Streaming from home

This weekend I finally got around to setting up our music library machine to stream outside the house: so that I can take my whole library with me wherever I go, and Jo can listen from her studio. (Kudos to mick_w and his guide Building a Mini-ITX server)

I’ve been using slimserver for years, and loving the ability to stream music throughout the house.

All the music lives on one server (a Shuttle XPC SB61G2 for you hardware geeks), and gets delivered to any computer on the home network as well as to a Squeezebox2 connected to the home stereo.

After several frustrating and ultimately unsuccessful attempts at using Orb (neither 1.0 nor 2.0 ever worked reliably for me) I finally bit the bullet and decided to solve two problems at once:

  1. The Slimserver was running windows
  2. The slimserver was not accessible outside the home network


I’d originally put windows on the slimserver machine in order to make it easy to manage remotely, using terminal services to connect to it – since it spends most of its time in headless mode (no monitor, no keyboard). That was ok, so long as I always had another windows machine around to connect to it from.
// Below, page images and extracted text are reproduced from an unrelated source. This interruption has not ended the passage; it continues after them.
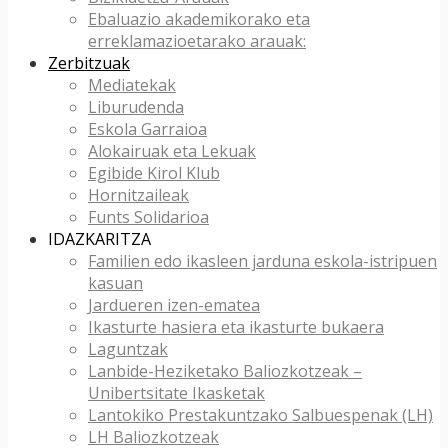
Ebaluazio akademikorako eta
erreklamazioetarako arauak:
Zerbitzuak
Mediatekak
Liburudenda
Eskola Garraioa
Alokairuak eta Lekuak
Egibide Kirol Klub
Hornitzaileak
Funts Solidarioa
IDAZKARITZA
Familien edo ikasleen jarduna eskola-istripuen
kasuan
Jardueren izen-ematea
Ikasturte hasiera eta ikasturte bukaera
Laguntzak
Lanbide-Heziketako Baliozkotzeak –
Unibertsitate Ikasketak
Lantokiko Prestakuntzako Salbuespenak (LH)
LH Baliozkotzeak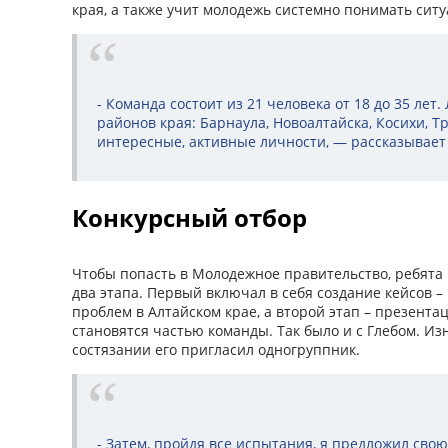
края, а также учит молодежь системно понимать сит
- Команда состоит из 21 человека от 18 до 35 лет
районов края: Барнаула, Новоалтайска, Косихи, Тр
интересные, активные личности, — рассказывает 
Конкурсный отбор
Чтобы попасть в Молодежное правительство, ребята
два этапа. Первый включал в себя создание кейсов
проблем в Алтайском крае, а второй этап – презента
становятся частью команды. Так было и с Глебом. Из
состязании его пригласил одногруппник.
- Затем, пройдя все испытания, я предложил сво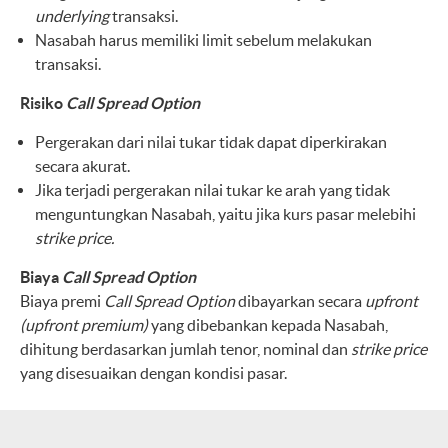
underlying
transaksi.
Nasabah harus memiliki limit sebelum melakukan
transaksi.
Risiko
Call Spread Option
Pergerakan dari nilai tukar tidak dapat diperkirakan
secara akurat.
Jika terjadi pergerakan nilai tukar ke arah yang tidak
menguntungkan Nasabah, yaitu jika kurs pasar melebihi
strike price.
Biaya
Call Spread Option
Biaya premi
Call Spread Option
dibayarkan secara
upfront
(upfront premium)
yang dibebankan kepada Nasabah,
dihitung berdasarkan jumlah tenor, nominal dan
strike price
yang disesuaikan dengan kondisi pasar.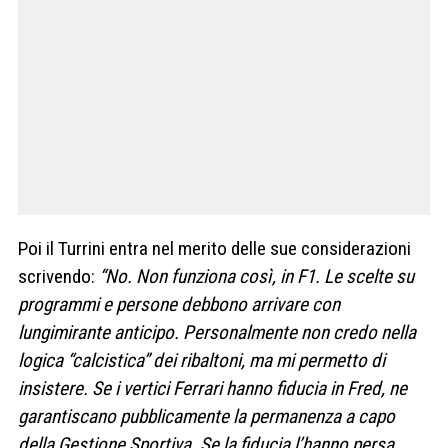
Poi il Turrini entra nel merito delle sue considerazioni
scrivendo:
“No. Non funziona così, in F1. Le scelte su
programmi e persone debbono arrivare con
lungimirante anticipo. Personalmente non credo nella
logica “calcistica” dei ribaltoni, ma mi permetto di
insistere. Se i vertici Ferrari hanno fiducia in Fred, ne
garantiscano pubblicamente la permanenza a capo
della Gestione Sportiva. Se la fiducia l’hanno persa,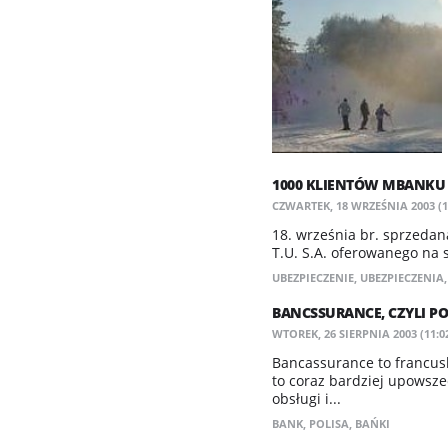
1000 KLIENTÓW MBANKU 
CZWARTEK, 18 WRZEŚNIA 2003 (1
18. września br. sprzedan
T.U. S.A. oferowanego na
UBEZPIECZENIE
,
UBEZPIECZENIA
BANCSSURANCE, CZYLI P
WTOREK, 26 SIERPNIA 2003 (11:0
Bancassurance to francusk
to coraz bardziej upowsze
obsługi i...
BANK
,
POLISA
,
BAŃKI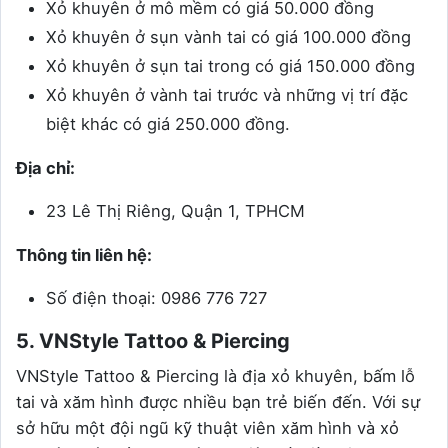
Xỏ khuyên ở mô mềm có giá 50.000 đồng
Xỏ khuyên ở sụn vành tai có giá 100.000 đồng
Xỏ khuyên ở sụn tai trong có giá 150.000 đồng
Xỏ khuyên ở vành tai trước và những vị trí đặc
biệt khác có giá 250.000 đồng.
Địa chỉ:
23 Lê Thị Riêng, Quận 1, TPHCM
Thông tin liên hệ:
Số điện thoại: 0986 776 727
5. VNStyle Tattoo & Piercing
VNStyle Tattoo & Piercing là địa xỏ khuyên, bấm lỗ
tai và xăm hình được nhiều bạn trẻ biến đến. Với sự
sở hữu một đội ngũ kỹ thuật viên xăm hình và xỏ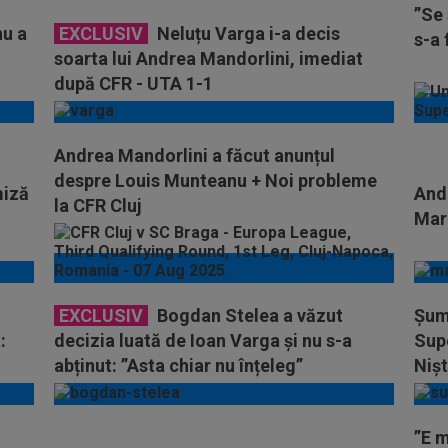
”Se 
nu a
EXCLUSIV
Neluțu Varga i-a decis
s-a 
soarta lui Andrea Mandorlini, imediat
după CFR - UTA 1-1
Andrea Mandorlini a făcut anunțul
despre Louis Munteanu + Noi probleme
miză
Andr
la CFR Cluj
Mar
EXCLUSIV
Bogdan Stelea a văzut
Șumu
:
decizia luată de Ioan Varga și nu s-a
Supe
abținut: ”Asta chiar nu înțeleg”
Nișt
”E m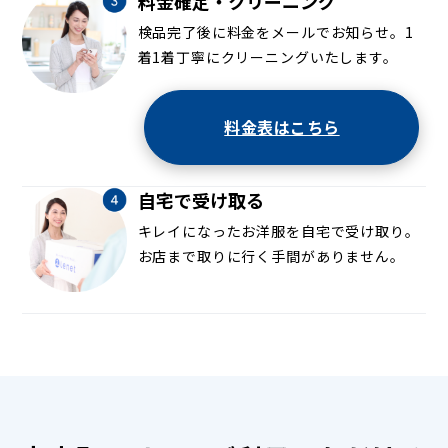
料金確定・クリーニング
検品完了後に料金をメールでお知らせ。1
着1着丁寧にクリーニングいたします。
料金表はこちら
自宅で受け取る
キレイになったお洋服を自宅で受け取り。
お店まで取りに行く手間がありません。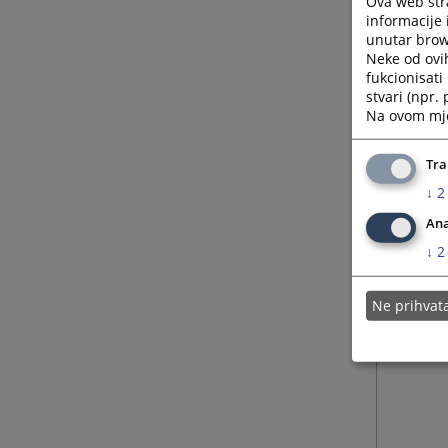
Ova web stra
informacije 
unutar brows
Neke od ovi
fukcionisat
stvari (npr.
Na ovom mjes
Tra
↓
2
Ana
↓
2
Ne prihva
These days I spend most of my time in linux, and it no longer made sense to keep booting to windows in order to get to the slimserver machine.

Luckily, by using ClarkConnect Linux (Community Edition 4.1), I was able to solve both problems at once.

In addition to being super easy to use, and designed for “headless” environments with easy web-based configuration options, ClarkConnect had two bonuses, one of which I knew and one of which was totally unexpected:

  1. A number of slimserver users are on ClarkConnect, so there is a community already experienced in using this combination. (This is the one I expected).
  2. ClarkConnect provides, out of the box, and free (as in beer and speech) built-in dynamic dns. In other words, my slimserver (now running CC 4.1) automatically gets an externally resolvable name – one less thing to have to worry about installing and configuring. All I had to do was enable port forwarding on my router for the port slimserver users, and all is golden. (This was the one I did not expect).

In fact, slimserver works just great even for people who have no squeezeboxen – it serves plain old mp3 streams, and you configure playlists via a simple web interface.